Le 27 février 2019, madame [P] a présenté sa démission à son employeur en faisant état de sa situation personnelle. Son préavis était de un mois.
Durant son préavis, elle a été convoquée à un entretien préalable à un éventuel licenciement, et mise à pied à titre conservatoire.
Elle a été licenciée pour faute lourde le 27 mars 2019, l'employeur lui reprochant des faits de concurrence déloyale, commis en collaboration de monsieur [K] [C], directeur général adjoint chargé des opérations, dont elle était le bras droit, et qui a lui aussi présenté sa démission de manière concomitante à celle de madame [P].
Elle expose dans la lettre de licenciement qu'au cours du dernier trimestre de l'année 2018, elle a dû faire face à la démission de cinq collaborateurs ; que dans le même temps, la société Technichem Belgique lui a notifié la résiliation de son contrat de distribution exclusive, qui les liait depuis trente ans ; qu'elle a été destinataire par erreur d'un mail qui ne lui était pas destiné, et qui lui a permis de faire le lien entre ces différents événements, et qu'elle a découvert que les salariés démissionnaires étaient en train de créer une société concurrente, la société Technichem France, qui avait pour objet de la vider de sa substance, en s'accaparant sa clientèle et son fournisseur. Elle ajoute que les expertises informatiques qu'elle a fait réaliser lui ont permis de constater qu'au cours des derniers mois du contrat de travail, madame [P] a agi activement pour permettre le détournement d'importants clients.
La société DPC Investissement a saisi le conseil de prud'hommes de Bobigny le 3 octobre 2019 afin d'obtenir le paiement de dommages et intérêt en indemnisation du préjudice résultant des actes de concurrence déloyale qu'elle reproche à sa salariée.
Par jugement en date du 13 janvier 2021, le conseil de prud'hommes a :
- dit que madame [P] a manqué à son obligation de loyauté envers la société DPC Investisement
- dit que la faute lourde est justifiée
- condamné madame [P] à payer à la société DPC Investissement les sommes suivantes :
8.399,94 euros à titre de dommages et intérêts pour préjudice (trois mois de salaire)
30.000 euros à titre de dommages et intérêts réparatrice de préjudice (en raison de la faute lourde)
2.000 euros sur le fondement des dispositions de l'article 700 du code de procédure civile
Madame [P] a interjeté appel de cette décision le 11 février 2021.

###

EXERCICE COURT A:
Reprenez le passage de l'extrait sur le licenciement de madame [P] qui va de "Le 27 février" à "de madame [P].", en renommant "préavis" en "délai de prévenance".

###

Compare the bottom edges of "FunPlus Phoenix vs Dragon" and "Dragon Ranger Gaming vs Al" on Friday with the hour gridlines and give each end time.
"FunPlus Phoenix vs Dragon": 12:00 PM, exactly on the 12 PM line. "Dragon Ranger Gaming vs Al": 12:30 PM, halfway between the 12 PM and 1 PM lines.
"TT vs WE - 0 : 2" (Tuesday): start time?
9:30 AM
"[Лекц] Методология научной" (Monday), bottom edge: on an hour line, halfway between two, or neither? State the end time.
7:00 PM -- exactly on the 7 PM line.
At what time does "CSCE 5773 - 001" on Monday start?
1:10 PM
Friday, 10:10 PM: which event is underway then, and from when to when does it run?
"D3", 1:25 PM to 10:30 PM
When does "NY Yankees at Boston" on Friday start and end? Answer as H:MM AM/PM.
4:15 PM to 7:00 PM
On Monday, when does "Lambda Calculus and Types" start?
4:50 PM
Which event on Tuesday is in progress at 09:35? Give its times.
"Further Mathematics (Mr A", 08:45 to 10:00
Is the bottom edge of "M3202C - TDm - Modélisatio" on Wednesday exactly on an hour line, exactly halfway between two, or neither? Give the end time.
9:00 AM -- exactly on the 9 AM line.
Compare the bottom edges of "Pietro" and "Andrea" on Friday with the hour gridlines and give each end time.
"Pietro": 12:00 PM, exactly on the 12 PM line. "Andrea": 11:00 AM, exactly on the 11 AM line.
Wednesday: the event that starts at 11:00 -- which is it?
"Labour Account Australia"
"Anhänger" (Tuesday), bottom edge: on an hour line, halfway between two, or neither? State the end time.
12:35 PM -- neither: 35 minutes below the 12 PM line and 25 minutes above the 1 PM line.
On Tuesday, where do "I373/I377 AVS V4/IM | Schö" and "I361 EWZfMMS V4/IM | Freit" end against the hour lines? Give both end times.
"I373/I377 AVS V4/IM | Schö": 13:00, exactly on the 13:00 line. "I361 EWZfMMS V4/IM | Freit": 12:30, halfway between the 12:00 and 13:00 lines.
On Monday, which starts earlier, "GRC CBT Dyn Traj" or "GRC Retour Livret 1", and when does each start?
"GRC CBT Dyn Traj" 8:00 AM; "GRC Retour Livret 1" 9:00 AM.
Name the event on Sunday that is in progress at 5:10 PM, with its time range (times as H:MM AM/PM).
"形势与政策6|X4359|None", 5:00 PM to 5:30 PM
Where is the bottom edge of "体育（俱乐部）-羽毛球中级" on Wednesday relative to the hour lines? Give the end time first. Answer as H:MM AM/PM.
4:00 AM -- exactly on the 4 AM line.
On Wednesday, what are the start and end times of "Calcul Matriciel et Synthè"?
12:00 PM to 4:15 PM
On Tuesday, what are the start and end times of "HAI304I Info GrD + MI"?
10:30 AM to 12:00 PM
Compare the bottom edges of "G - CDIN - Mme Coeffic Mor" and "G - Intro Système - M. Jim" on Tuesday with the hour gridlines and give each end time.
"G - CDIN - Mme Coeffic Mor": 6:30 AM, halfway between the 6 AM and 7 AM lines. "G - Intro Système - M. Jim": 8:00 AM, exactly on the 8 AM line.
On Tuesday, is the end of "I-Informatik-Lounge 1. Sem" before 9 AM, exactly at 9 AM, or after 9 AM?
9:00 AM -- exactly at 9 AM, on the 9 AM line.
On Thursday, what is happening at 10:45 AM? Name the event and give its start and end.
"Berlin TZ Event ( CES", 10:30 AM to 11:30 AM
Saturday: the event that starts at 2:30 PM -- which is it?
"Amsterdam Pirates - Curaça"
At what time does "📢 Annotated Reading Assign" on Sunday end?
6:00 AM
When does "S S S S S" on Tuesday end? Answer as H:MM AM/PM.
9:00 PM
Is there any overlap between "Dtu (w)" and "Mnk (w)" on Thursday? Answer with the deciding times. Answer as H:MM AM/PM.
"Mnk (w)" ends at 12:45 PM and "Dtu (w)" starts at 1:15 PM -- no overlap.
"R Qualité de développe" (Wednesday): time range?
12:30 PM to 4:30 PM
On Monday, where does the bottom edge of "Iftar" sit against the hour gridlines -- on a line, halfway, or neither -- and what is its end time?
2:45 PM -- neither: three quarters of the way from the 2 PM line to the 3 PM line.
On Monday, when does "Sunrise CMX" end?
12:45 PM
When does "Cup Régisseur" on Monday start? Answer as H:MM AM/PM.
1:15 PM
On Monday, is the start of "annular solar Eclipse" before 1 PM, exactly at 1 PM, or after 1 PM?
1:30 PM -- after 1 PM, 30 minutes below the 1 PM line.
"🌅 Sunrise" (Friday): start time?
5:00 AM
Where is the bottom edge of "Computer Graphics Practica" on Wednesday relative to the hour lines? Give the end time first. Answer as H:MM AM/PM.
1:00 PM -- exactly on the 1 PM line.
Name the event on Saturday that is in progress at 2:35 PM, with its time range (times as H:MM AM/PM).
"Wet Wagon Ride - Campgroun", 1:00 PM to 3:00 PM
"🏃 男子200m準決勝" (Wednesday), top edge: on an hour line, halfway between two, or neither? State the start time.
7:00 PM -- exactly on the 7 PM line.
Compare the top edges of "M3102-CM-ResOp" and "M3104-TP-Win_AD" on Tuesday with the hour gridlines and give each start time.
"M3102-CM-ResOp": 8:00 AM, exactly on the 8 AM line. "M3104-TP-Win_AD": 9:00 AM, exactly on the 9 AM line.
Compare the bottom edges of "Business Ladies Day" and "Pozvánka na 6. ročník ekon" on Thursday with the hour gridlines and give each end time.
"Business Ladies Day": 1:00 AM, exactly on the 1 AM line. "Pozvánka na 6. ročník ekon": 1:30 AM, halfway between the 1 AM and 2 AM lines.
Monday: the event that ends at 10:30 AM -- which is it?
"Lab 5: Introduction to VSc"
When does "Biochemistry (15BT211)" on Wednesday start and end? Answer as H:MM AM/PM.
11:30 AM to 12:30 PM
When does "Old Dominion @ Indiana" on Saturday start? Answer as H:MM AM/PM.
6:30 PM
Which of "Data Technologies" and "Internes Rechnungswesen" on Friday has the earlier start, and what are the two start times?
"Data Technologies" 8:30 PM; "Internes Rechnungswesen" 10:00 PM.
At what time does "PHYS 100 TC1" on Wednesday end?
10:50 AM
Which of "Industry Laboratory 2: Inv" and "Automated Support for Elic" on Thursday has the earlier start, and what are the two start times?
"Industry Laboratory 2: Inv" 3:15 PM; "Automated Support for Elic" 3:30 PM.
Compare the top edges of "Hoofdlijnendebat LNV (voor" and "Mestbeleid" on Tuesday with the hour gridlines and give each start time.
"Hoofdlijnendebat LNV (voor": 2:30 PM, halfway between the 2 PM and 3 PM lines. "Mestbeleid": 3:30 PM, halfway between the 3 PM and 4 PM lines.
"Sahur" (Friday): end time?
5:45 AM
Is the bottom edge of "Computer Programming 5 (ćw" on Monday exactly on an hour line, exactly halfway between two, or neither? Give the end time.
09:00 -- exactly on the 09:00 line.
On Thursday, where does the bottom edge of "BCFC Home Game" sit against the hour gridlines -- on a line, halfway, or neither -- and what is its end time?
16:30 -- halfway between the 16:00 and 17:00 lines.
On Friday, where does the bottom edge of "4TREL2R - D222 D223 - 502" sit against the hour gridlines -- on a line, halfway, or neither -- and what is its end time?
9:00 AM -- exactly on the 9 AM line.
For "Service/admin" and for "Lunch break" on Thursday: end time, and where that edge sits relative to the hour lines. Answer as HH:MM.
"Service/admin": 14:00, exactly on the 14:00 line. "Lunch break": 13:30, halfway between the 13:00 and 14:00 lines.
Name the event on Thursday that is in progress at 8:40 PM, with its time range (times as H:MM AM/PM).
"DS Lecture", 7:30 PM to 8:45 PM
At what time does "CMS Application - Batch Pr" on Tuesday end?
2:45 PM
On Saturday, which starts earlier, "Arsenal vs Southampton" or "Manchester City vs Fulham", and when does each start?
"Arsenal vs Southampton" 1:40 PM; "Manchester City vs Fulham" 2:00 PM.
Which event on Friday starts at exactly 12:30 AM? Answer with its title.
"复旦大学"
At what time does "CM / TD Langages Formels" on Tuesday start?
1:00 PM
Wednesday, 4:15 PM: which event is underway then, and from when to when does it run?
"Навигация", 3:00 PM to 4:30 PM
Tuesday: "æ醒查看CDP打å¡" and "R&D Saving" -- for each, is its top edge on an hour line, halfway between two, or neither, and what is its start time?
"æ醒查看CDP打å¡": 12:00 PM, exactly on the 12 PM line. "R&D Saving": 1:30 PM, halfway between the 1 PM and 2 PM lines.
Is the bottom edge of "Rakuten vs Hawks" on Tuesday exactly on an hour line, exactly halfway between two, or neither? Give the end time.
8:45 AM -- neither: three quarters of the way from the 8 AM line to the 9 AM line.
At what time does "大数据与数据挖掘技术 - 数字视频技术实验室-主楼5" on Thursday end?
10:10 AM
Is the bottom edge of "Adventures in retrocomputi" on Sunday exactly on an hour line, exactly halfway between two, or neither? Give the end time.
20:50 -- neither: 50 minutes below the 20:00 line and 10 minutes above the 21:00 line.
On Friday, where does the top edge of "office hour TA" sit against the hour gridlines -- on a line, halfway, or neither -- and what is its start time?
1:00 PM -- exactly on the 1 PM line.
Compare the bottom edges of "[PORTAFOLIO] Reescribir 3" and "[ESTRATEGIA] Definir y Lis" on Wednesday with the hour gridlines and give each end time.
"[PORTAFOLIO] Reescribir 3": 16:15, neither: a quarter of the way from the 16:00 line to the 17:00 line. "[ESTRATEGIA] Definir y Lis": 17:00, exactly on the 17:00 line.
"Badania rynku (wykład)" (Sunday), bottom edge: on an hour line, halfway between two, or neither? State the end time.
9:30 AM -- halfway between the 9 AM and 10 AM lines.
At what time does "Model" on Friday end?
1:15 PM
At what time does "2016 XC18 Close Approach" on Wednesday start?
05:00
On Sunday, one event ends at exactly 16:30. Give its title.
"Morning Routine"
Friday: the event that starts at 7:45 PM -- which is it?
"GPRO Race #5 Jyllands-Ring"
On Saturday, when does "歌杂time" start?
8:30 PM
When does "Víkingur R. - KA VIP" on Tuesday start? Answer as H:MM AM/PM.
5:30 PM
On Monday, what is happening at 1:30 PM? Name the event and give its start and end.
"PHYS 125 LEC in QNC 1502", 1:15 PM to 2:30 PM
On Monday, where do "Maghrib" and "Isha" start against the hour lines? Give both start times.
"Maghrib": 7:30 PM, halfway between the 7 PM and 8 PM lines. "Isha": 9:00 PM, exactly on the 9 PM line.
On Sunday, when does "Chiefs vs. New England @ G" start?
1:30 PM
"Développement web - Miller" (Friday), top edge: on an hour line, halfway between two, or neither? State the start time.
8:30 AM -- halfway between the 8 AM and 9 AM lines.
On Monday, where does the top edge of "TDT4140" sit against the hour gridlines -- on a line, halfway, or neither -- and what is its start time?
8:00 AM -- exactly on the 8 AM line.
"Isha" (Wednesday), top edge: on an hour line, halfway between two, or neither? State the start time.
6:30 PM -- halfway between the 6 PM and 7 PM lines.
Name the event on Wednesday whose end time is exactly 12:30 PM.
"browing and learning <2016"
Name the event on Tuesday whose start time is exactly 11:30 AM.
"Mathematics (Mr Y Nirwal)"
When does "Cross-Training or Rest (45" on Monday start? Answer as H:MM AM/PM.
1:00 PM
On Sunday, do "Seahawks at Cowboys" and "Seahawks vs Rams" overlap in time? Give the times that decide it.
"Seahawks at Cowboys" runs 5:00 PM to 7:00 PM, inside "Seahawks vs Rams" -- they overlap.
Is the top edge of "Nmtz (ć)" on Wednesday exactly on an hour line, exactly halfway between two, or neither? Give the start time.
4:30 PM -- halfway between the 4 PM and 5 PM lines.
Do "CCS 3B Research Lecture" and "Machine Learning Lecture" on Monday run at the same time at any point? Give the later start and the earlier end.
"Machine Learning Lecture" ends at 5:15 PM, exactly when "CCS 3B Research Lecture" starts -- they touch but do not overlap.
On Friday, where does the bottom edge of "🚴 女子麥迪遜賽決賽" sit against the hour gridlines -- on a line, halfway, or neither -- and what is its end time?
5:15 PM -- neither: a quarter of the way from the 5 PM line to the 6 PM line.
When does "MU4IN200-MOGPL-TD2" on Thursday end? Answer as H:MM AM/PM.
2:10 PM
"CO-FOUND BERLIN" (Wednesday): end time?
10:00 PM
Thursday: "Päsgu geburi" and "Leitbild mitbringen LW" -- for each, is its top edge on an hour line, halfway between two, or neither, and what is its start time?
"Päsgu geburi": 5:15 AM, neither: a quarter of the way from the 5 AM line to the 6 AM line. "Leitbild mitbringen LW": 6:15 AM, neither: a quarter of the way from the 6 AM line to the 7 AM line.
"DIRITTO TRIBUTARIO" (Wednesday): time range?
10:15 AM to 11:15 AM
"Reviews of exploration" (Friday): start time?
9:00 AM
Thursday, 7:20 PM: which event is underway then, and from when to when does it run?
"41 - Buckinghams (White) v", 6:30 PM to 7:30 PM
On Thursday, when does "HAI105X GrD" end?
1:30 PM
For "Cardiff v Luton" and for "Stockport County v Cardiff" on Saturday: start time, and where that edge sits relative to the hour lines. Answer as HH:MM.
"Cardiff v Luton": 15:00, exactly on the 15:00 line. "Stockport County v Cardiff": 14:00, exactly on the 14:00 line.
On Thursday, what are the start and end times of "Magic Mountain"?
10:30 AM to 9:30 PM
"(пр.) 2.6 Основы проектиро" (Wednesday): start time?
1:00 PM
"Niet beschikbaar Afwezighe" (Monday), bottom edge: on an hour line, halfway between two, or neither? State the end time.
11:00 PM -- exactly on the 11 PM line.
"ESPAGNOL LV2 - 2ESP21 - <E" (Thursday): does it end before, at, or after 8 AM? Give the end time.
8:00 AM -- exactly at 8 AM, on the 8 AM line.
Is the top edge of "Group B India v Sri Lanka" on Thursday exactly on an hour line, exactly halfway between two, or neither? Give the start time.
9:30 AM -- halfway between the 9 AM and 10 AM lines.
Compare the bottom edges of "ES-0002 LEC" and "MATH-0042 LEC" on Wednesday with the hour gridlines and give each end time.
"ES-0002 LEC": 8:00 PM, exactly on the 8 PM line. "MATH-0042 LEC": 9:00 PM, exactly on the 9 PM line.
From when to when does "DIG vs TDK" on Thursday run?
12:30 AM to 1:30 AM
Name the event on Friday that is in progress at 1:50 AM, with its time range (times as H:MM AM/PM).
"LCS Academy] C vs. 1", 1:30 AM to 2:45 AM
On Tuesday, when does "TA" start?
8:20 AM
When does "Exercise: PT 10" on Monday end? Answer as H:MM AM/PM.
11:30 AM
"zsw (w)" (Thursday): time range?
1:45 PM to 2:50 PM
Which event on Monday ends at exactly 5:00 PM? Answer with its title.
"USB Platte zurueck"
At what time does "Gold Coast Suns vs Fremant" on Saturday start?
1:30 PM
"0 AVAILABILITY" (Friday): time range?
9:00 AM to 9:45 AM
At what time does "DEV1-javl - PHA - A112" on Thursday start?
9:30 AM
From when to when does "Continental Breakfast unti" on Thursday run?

###

EXERCICE COURT B:
Mettez en forme les enregistrements, du début jusqu'à la ligne contenant "1 PM lines.", en CSV à deux colonnes nommées consigne et réponse. Prévoyez une ligne par paire, avec chaque champ entre guillemets et les retours à la ligne remplacés par des espaces.

RÉSULTAT A:
Le 27 février 2019, madame [P] a présenté sa démission à son employeur en faisant état de sa situation personnelle. Son délai de prévenance était de un mois.
Durant son délai de prévenance, elle a été convoquée à un entretien préalable à un éventuel licenciement, et mise à pied à titre conservatoire.
Elle a été licenciée pour faute lourde le 27 mars 2019, l'employeur lui reprochant des faits de concurrence déloyale, commis en collaboration de monsieur [K] [C], directeur général adjoint chargé des opérations, dont elle était le bras droit, et qui a lui aussi présenté sa démission de manière concomitante à celle de madame [P].

RÉSULTAT B:
consigne,réponse
"Compare the bottom edges of ""FunPlus Phoenix vs Dragon"" and ""Dragon Ranger Gaming vs Al"" on Friday with the hour gridlines and give each end time.","""FunPlus Phoenix vs Dragon"": 12:00 PM, exactly on the 12 PM line. ""Dragon Ranger Gaming vs Al"": 12:30 PM, halfway between the 12 PM and 1 PM lines."